*Selected extract*
--- START ---

Let \(F,G:[a,b]\rightarrow \mathbb{R} _{\mathcal{I}}^{+}\) be two interval-valued functions such that \(F(t)=[\underline{F}(t),\overline{F}(t)]\) and \(G(t)=[\underline{G}(t),\overline{G}(t)]\), where \(F,G\in \mathit{IR}_{( [ a,b ] )}\), \(h_{1},h_{2}:[0,1]\rightarrow \mathbb{R} \) are two nonnegative functions and \(h_{1} ( \frac{1}{2} ) h_{2} ( \frac{1}{2} ) \neq 0\). If \(F,G\in \operatorname{SX}(h,[a,b],\mathbb{R} _{\mathcal{I}}^{+})\), then

$$\begin{aligned}& \frac{1}{2h_{1} ( \frac{1}{2} ) h_{2} ( \frac{1}{2} ) }F \biggl( \frac{a+b}{2} \biggr) G \biggl( \frac{a+b}{2} \biggr) \\& \quad \supseteq \frac{1}{b-a}(\mathit{IR}) \int _{a}^{b}F(x)G(x)\,dx+M(a,b)\int _{0}^{1}h_{1}(t)h_{2}(1-t) \,dt \\& \quad\quad {} +N(a,b) \int _{0}^{1}h_{1}(t)h_{2}(t) \,dt \end{aligned}$$
(2.4)

and

$$\begin{aligned} \frac{1}{b-a}(\mathit{IR}) \int _{a}^{b}F(x)G(x)\,dx \supseteq &M(a,b) \int _{0}^{1}h_{1}(t)h_{2}(t) \,dt \\ & {} +N(a,b) \int _{0}^{1}h_{1}(t)h_{2}(1-t) \,dt, \end{aligned}$$
(2.5)

--- END ---

*Exercise instructions*
• 1. From the records, return word for word every line from the one containing "What is the total" through the one containing "To the nearest", both included, and leave out the pictures.
• 2. Supply the next part of the passage on inequalities for interval-valued functions, continuing after its last line.

*Data in this exercise*
--- START ---

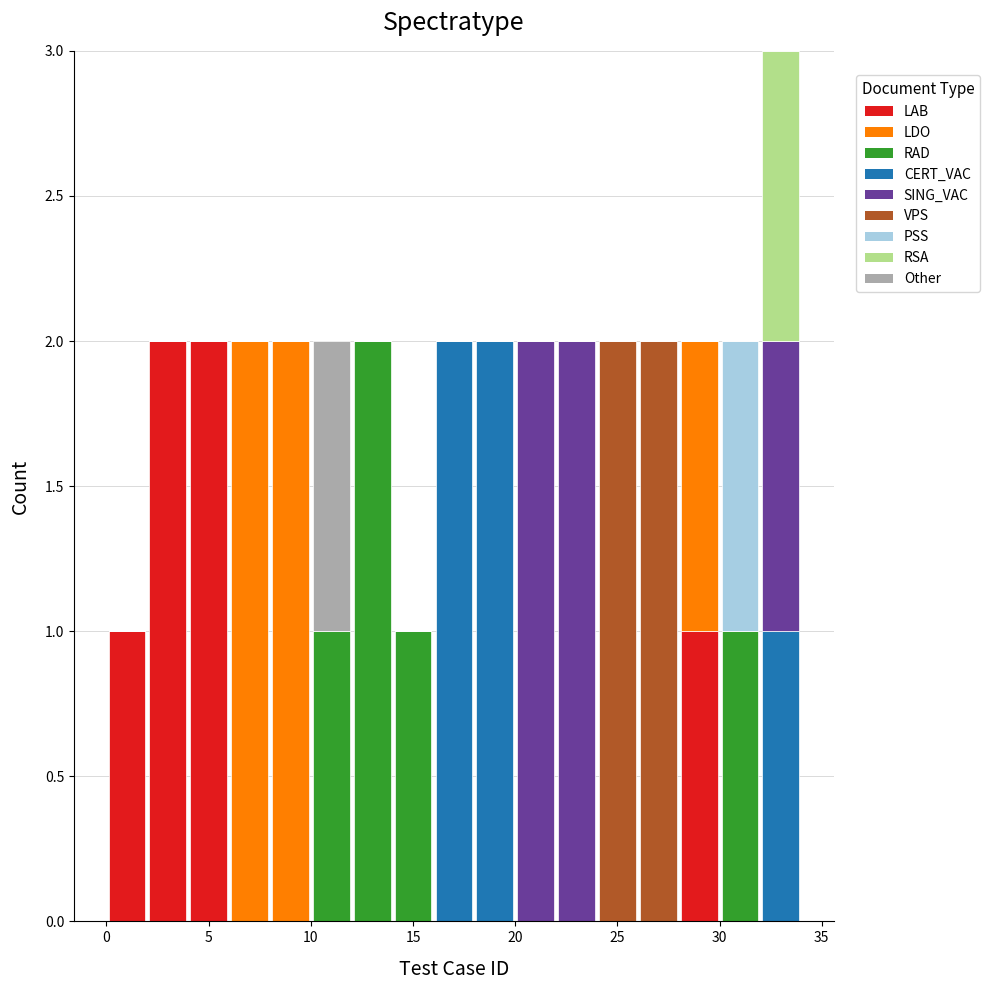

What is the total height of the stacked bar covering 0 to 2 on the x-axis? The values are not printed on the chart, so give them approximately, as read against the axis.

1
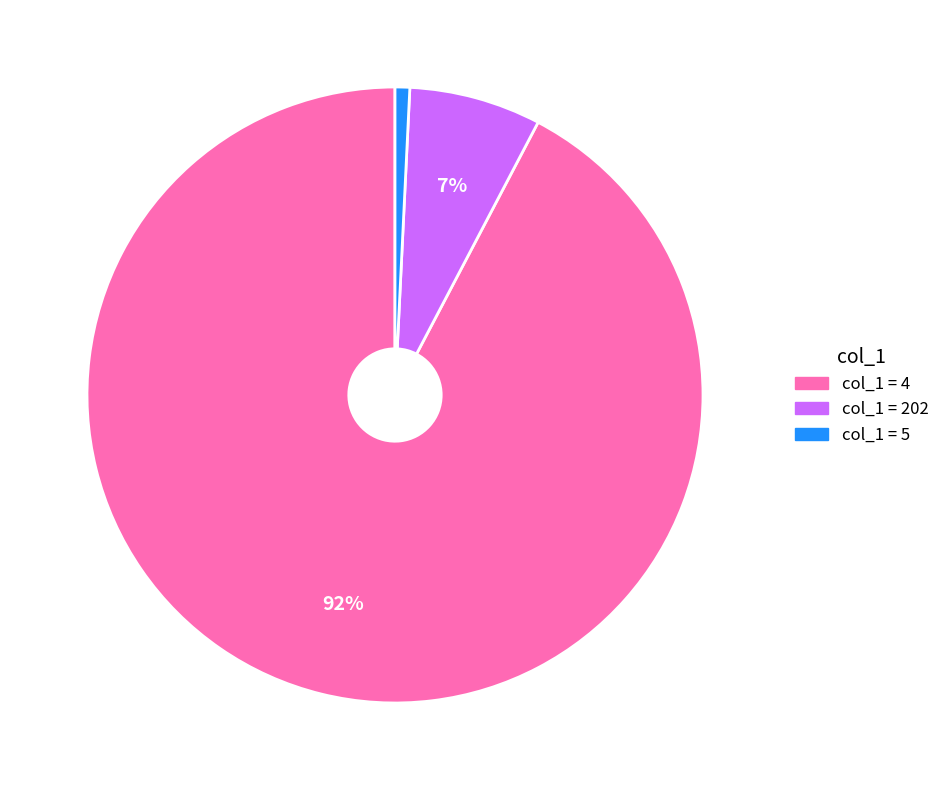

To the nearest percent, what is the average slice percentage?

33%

--- END ---
--- START ---

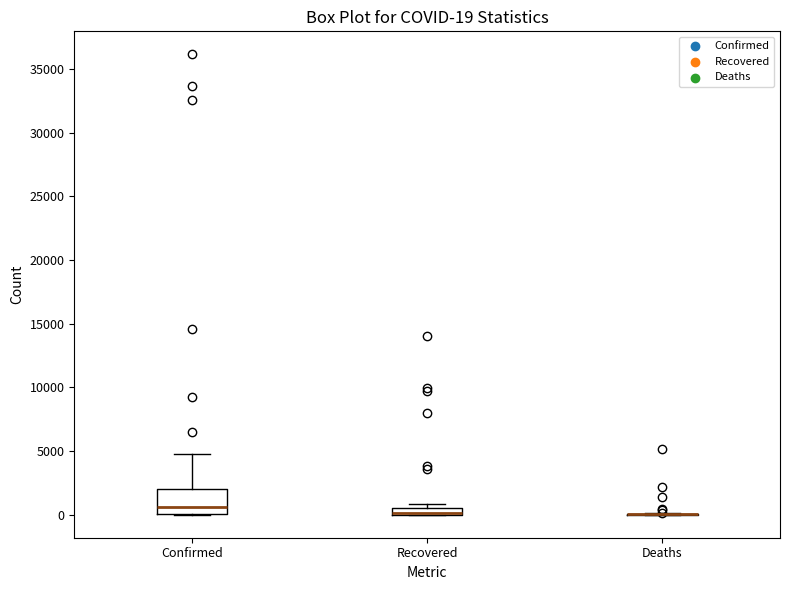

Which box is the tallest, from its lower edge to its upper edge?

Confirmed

--- END ---

*Your written answers*
• 1.
What is the total height of the stacked bar covering 0 to 2 on the x-axis? The values are not printed on the chart, so give them approximately, as read against the axis.

1

To the nearest percent, what is the average slice percentage?

• 2.
where

$$ M(a,b)=F(a)G(a)+F(b)G(b)\quad \textit{and}\quad N(a,b)=F(a)G(b)+F(b)G(a). $$

Remark 2

If \(h(t)=t\), then (2.4) reduces to the following result:

$$ \frac{1}{b-a}(\mathit{IR}) \int _{a}^{b}F(x)G(x)\,dx\supseteq \frac{1}{3}M(a,b)+ \frac{1}{6}N(a,b). $$
(2.6)

Remark 3

If \(h(t)=t\), then (2.5) reduces to the following result:

$$\begin{aligned} 2F \biggl( \frac{a+b}{2} \biggr) G \biggl( \frac{a+b}{2} \biggr) \supseteq &\frac{1}{b-a}(\mathit{IR}) \int _{a}^{b}F(x)G(x)\,dx \\ & {} +\frac{1}{6}M(a,b)+\frac{1}{3}N(a,b). \end{aligned}$$
(2.7)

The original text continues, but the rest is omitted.